The policy rate hikes to curb inflation in many G-20 emerging markets, including India, and will improve banks’ margins. However, a more rapid acceleration of inflation would necessitate higher loan-loss provisions, erasing margin gains, Moody’s Investors Service had said in a report.
The Moody’s report focuses on banks in the ten G-20 emerging markets: Argentina, Brazil, China, India, Indonesia, Mexico, Russia, Saudi Arabia, South Africa and Turkey.
“Now that most central banks have tightened monetary policy to curb inflation, we expect inflation to abate in all ten emerging markets countries in 2023, helping contain asset risks for banks,” said Eugene Tarzimanov, VP-Senior Credit Officer, Moody’s.

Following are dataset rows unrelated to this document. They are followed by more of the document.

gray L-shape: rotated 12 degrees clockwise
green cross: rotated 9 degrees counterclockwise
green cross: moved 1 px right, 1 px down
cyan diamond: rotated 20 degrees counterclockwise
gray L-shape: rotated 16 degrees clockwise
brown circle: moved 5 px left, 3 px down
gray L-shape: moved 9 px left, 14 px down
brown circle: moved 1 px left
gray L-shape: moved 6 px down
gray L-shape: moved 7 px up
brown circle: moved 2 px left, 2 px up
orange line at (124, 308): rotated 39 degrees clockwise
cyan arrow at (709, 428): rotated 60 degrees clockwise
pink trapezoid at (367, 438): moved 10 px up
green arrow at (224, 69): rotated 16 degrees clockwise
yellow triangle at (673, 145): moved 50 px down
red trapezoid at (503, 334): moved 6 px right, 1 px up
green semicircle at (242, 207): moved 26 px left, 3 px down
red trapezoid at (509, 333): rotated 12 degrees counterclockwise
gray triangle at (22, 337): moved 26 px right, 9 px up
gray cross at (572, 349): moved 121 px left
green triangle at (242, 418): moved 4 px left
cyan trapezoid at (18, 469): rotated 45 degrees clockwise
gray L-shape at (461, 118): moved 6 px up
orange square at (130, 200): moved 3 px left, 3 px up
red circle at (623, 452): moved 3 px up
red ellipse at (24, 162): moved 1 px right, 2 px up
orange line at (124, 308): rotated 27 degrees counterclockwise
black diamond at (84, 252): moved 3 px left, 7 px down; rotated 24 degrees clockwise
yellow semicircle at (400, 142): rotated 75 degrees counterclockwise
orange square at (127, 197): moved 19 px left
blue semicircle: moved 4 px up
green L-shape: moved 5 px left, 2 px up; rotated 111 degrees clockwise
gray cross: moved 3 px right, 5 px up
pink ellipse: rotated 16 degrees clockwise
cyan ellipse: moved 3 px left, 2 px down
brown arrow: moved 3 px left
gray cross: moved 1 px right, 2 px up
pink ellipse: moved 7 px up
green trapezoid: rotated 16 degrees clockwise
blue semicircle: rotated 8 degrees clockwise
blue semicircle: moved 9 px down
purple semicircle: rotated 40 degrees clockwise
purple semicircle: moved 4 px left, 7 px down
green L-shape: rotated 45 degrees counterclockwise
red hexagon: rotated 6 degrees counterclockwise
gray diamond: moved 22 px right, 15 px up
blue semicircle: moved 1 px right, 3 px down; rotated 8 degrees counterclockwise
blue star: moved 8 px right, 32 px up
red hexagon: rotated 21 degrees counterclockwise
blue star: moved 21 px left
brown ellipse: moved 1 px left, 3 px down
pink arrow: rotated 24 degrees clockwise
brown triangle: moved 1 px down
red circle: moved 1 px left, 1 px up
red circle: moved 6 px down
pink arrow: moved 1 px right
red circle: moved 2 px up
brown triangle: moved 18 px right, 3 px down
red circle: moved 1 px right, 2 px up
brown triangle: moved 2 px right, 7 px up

Eugene noted that if inflation rates spike steeply and result in sharp increases in debt-servicing costs for borrowers, banks would have to increase their loan-loss provisions outweighing margin gains, which would be credit negative.
Turkey, the worst hit
Among the ten G-20 emerging markets, Turkey has been facing the steepest inflation, which hit 73 per cent in May 2022, followed by 61 per cent for Argentina, per the report.
Rising inflation rates are mainly because of supply constraints, increases in the prices of commodities and currency pressures.
“Orderly, gradual increases in interest rates will improve banking profits in most emerging market banking systems.
“As a result, Moody’s expects banks in India, Saudi Arabia and South Africa to post comparatively larger increases in margins in 2022-2023,” the report said.
The report assessed that banks’ credit costs also increase when inflation accelerates. An acceleration of inflation has also historically led to increases in credit costs in seven of the 10 systems.
Moody’s expects banks in Russia and Turkey to post larger increases in credit costs in 2022-2023.
In a scenario where inflation accelerates materially and leads to significant rate hikes, credit costs will also rise in Argentina, South Africa and Brazil, the agency said.
Asset risks for banks would outweigh margin benefits if inflation rises more sharply.
An acceleration in inflation beyond Moody’s expectation would lead to higher credit costs that will outweigh the benefits of gains in margins.
In this scenario, Moody’s said the profitability of Brazilian and Turkish banks will likely deteriorate more significantly than in other markets.